● What is being asked
Each line below needs to be returned exactly. Skip any picture.

● Records supplied
_____
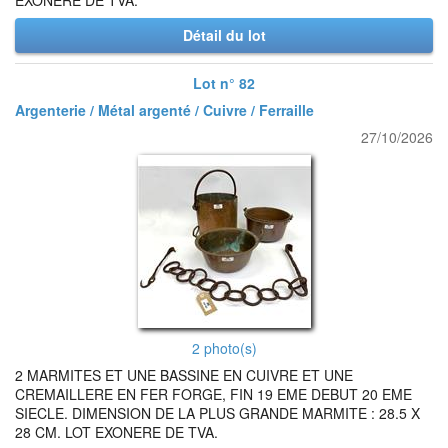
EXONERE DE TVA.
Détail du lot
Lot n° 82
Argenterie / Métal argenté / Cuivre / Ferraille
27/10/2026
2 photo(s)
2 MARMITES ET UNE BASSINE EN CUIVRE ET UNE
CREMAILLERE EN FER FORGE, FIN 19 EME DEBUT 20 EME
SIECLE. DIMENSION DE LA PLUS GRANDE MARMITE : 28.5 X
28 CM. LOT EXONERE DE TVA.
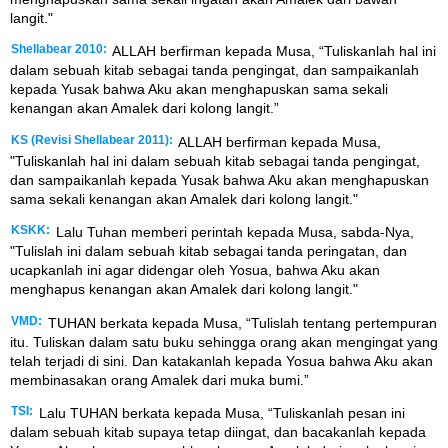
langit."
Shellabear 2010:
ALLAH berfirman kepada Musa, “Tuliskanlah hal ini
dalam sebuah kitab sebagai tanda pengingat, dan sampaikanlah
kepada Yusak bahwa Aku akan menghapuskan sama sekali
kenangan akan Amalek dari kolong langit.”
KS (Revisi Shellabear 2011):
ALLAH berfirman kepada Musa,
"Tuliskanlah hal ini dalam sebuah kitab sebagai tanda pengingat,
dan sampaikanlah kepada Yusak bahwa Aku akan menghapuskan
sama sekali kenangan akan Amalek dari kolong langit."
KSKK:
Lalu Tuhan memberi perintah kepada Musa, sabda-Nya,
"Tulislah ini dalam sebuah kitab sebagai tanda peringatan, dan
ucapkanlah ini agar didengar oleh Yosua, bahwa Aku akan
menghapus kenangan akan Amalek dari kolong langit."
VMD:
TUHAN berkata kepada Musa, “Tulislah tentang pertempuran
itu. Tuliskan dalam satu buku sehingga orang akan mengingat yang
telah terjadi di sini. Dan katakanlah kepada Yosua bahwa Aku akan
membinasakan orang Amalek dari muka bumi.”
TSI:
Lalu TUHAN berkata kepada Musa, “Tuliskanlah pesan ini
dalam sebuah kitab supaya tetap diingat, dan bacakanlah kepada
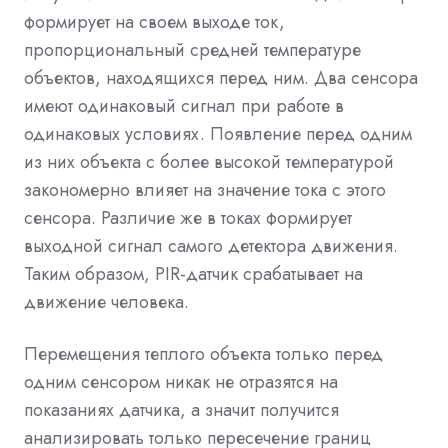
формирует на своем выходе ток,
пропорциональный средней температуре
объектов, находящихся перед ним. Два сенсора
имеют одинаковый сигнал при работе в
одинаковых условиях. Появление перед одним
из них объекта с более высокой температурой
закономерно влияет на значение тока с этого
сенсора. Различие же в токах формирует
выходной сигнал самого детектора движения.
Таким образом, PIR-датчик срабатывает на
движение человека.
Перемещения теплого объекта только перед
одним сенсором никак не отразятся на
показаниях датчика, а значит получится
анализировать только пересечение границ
_____
● Answer to this problem
EXONERE DE TVA.
Détail du lot
Lot n° 82
Argenterie / Métal argenté / Cuivre / Ferraille
27/10/2026
2 photo(s)
2 MARMITES ET UNE BASSINE EN CUIVRE ET UNE
CREMAILLERE EN FER FORGE, FIN 19 EME DEBUT 20 EME
SIECLE. DIMENSION DE LA PLUS GRANDE MARMITE : 28.5 X
28 CM. LOT EXONERE DE TVA.
langit."
Shellabear 2010:
ALLAH berfirman kepada Musa, “Tuliskanlah hal ini
dalam sebuah kitab sebagai tanda pengingat, dan sampaikanlah
kepada Yusak bahwa Aku akan menghapuskan sama sekali
kenangan akan Amalek dari kolong langit.”
KS (Revisi Shellabear 2011):
ALLAH berfirman kepada Musa,
"Tuliskanlah hal ini dalam sebuah kitab sebagai tanda pengingat,
dan sampaikanlah kepada Yusak bahwa Aku akan menghapuskan
sama sekali kenangan akan Amalek dari kolong langit."
KSKK:
Lalu Tuhan memberi perintah kepada Musa, sabda-Nya,
"Tulislah ini dalam sebuah kitab sebagai tanda peringatan, dan
ucapkanlah ini agar didengar oleh Yosua, bahwa Aku akan
menghapus kenangan akan Amalek dari kolong langit."
VMD:
TUHAN berkata kepada Musa, “Tulislah tentang pertempuran
itu. Tuliskan dalam satu buku sehingga orang akan mengingat yang
telah terjadi di sini. Dan katakanlah kepada Yosua bahwa Aku akan
membinasakan orang Amalek dari muka bumi.”
TSI:
Lalu TUHAN berkata kepada Musa, “Tuliskanlah pesan ini
dalam sebuah kitab supaya tetap diingat, dan bacakanlah kepada
формирует на своем выходе ток,
пропорциональный средней температуре
объектов, находящихся перед ним. Два сенсора
имеют одинаковый сигнал при работе в
одинаковых условиях. Появление перед одним
из них объекта с более высокой температурой
закономерно влияет на значение тока с этого
сенсора. Различие же в токах формирует
выходной сигнал самого детектора движения.
Таким образом, PIR-датчик срабатывает на
движение человека.
Перемещения теплого объекта только перед
одним сенсором никак не отразятся на
показаниях датчика, а значит получится
анализировать только пересечение границ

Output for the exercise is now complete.